*** Opening EXTRACTED RECORDS ***
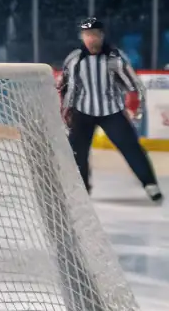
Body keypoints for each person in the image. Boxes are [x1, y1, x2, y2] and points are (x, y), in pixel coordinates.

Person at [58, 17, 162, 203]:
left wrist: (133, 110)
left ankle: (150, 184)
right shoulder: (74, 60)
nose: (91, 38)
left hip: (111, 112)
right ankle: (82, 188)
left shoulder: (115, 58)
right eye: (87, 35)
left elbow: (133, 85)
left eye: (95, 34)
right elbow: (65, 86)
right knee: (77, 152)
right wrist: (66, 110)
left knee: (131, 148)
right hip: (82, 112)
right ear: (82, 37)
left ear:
*** Closing EXTRACTED RECORDS ***
— TASK DIRECTIONS —
Search the entries for "left" and copy each matching line.

— SOLUTION TO THIS TASK —
left wrist: (133, 110)
left ankle: (150, 184)
left hip: (111, 112)
left shoulder: (115, 58)
left elbow: (133, 85)
left eye: (95, 34)
left knee: (131, 148)
left ear:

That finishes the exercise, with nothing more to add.